The film was presented at the 28th Málaga Film Festival on 15 March 2025 in competition for the Golden Biznaga. It also made it to the non-competitive strand of the 9th BCN Film Fest's official selection. It is scheduled to be released theatrically in Spain on 30 April 2025 by Caramel Films.

== Reception ==
Elsa Fernández-Santos of El País assessed that Rico nails the adaptation of Chirbes' work, from the simplicity and emotion of the film's script to the careful direction of actors.

Reviewing in La Razón, Sergi Sánchez rated the film 4½ out of 5 stars, praising "the sensitivity of Rico's gaze, the powerful female portrayal and the work of all the performers".

### The task
Please pick up the passage about the film's festival screenings and reviews, and carry it on from its last sentence. The rows that come next have nothing to do with this.

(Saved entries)
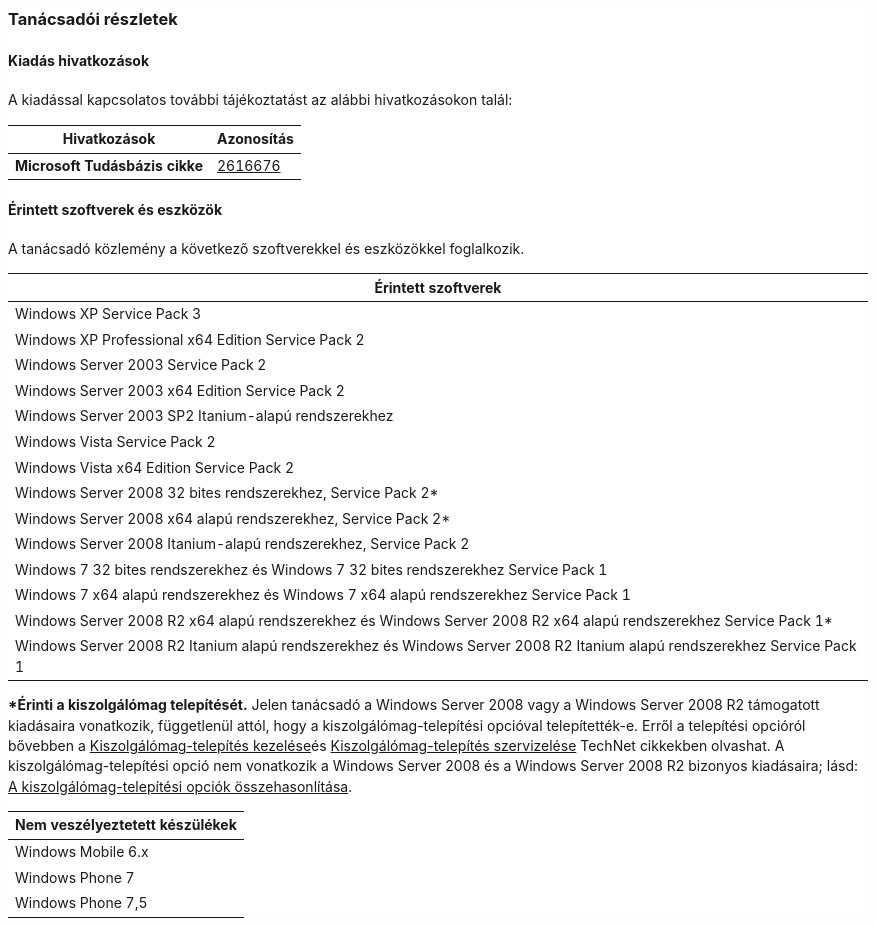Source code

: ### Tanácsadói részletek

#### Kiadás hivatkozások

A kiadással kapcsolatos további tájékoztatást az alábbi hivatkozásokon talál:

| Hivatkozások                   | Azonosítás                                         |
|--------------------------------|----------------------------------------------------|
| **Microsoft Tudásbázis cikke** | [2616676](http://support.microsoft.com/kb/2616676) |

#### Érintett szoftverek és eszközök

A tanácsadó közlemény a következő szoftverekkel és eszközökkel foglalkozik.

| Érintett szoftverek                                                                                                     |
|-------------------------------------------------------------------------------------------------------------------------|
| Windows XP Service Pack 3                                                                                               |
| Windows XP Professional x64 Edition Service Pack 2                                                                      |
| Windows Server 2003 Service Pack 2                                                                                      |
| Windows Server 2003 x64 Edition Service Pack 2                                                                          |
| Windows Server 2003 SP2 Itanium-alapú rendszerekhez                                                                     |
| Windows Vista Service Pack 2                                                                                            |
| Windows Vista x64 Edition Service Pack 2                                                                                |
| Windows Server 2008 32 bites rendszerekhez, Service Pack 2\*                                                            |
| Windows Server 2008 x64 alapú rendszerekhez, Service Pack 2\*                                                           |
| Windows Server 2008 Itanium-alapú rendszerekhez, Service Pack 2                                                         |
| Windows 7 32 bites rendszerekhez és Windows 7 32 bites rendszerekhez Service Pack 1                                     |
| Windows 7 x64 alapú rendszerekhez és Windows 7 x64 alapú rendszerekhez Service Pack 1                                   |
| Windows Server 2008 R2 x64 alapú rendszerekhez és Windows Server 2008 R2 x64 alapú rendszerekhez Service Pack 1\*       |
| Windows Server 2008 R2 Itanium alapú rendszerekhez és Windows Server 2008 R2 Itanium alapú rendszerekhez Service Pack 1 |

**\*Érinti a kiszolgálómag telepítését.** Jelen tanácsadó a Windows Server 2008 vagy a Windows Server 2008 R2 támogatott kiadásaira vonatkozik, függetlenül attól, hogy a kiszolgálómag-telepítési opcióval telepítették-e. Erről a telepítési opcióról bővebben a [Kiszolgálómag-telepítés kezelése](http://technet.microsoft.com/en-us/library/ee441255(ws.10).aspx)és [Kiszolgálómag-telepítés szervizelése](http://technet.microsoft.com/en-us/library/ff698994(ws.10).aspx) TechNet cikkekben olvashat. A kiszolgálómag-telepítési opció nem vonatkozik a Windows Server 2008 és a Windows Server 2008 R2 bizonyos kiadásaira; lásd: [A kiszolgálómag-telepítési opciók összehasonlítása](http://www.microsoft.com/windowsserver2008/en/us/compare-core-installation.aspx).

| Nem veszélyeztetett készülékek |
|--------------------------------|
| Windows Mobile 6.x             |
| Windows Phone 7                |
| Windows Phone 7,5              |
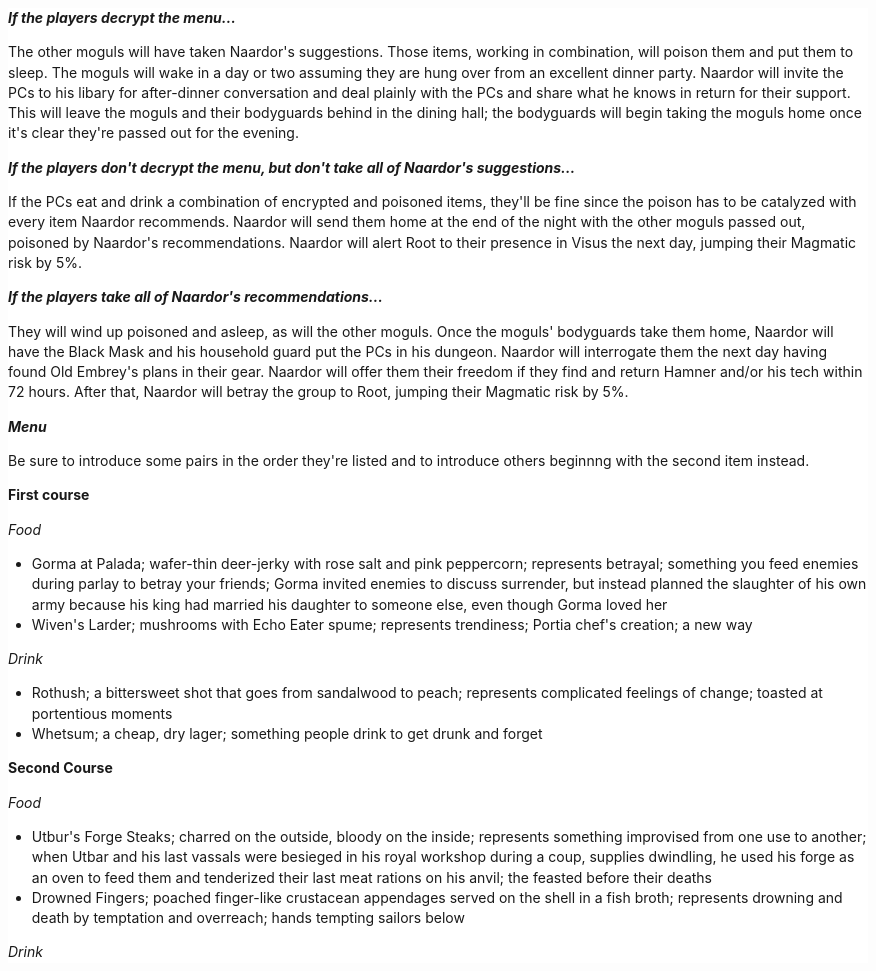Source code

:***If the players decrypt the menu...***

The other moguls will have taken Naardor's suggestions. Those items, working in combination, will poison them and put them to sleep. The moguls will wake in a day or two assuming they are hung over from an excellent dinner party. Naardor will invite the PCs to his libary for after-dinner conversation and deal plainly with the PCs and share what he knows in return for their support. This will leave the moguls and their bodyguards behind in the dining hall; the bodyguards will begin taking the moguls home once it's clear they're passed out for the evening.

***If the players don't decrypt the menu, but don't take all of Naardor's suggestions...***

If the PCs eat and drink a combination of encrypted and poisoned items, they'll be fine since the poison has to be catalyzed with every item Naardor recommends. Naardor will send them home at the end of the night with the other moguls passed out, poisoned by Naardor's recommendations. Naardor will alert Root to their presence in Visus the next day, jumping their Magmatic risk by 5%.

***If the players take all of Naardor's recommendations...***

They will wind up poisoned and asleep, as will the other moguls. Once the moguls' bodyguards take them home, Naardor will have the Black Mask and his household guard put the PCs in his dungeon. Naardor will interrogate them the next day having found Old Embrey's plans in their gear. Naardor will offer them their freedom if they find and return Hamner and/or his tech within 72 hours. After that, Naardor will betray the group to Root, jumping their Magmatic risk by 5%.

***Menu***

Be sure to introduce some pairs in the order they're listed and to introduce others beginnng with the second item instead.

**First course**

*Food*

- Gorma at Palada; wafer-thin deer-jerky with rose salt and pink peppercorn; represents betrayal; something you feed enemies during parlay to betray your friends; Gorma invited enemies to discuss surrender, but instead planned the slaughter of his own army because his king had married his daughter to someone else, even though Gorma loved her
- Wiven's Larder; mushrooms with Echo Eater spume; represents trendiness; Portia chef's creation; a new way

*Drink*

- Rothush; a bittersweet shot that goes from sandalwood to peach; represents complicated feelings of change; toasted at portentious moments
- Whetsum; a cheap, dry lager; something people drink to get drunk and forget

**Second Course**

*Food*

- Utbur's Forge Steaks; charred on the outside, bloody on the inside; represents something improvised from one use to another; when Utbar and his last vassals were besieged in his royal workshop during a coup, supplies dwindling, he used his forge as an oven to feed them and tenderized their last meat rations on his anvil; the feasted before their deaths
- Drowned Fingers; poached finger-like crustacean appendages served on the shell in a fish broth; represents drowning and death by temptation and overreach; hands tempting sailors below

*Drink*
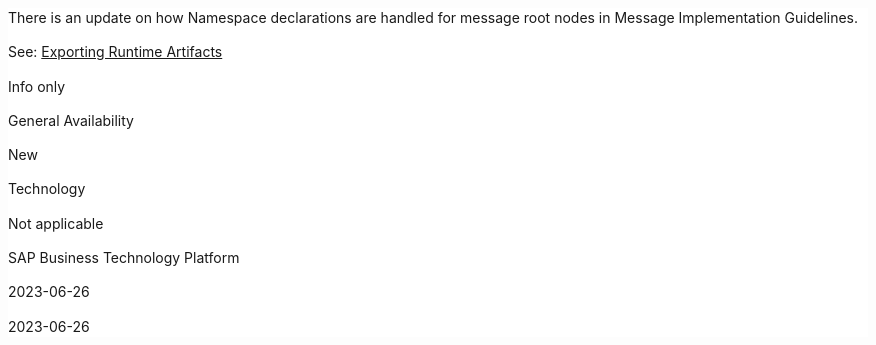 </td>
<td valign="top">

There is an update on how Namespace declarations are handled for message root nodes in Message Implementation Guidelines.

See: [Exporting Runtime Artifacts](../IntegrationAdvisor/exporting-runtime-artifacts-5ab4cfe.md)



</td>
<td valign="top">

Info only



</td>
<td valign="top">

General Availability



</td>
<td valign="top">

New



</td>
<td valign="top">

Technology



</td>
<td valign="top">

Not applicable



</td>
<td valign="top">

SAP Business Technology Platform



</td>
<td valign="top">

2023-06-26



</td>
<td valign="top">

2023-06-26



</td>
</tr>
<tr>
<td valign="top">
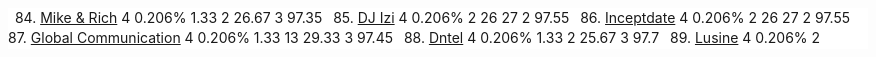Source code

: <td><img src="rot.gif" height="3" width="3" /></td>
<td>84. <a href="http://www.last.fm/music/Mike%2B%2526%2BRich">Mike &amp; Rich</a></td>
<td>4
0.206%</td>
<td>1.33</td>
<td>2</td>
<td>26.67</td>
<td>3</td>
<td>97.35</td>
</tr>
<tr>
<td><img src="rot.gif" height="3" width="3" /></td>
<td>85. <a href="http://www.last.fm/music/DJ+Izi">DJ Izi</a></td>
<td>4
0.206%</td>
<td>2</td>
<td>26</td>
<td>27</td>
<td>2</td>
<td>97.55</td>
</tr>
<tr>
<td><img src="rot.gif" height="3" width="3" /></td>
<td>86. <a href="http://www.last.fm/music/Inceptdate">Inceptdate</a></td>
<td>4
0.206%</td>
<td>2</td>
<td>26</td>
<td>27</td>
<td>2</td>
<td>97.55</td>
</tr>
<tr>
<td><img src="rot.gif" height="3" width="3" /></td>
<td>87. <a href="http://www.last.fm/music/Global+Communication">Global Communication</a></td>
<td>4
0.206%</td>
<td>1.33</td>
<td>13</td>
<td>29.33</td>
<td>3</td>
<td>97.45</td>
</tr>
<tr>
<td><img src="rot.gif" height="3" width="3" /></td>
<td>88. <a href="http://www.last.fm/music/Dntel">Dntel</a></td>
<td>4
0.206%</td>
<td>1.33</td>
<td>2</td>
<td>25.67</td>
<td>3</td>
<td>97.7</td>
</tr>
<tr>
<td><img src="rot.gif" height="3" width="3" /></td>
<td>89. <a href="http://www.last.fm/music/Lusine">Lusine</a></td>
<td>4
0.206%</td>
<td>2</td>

### Task result
Raquel Hernández Luján of HobbyConsolas gave the film 85 points ('very good') summing up the film as "a small masterpiece that transcends costumbrismo to deliver a precise and precious audiovisual piece", also writing about a "sublime" Mauleón.

Philipp Engel of Cinemanía rated the film 3½ stars, writing that "the intimate and the political are once again skillfully intertwined, and the cast is also quite appropriate", while noting that "the tragic end prevents the epiphany".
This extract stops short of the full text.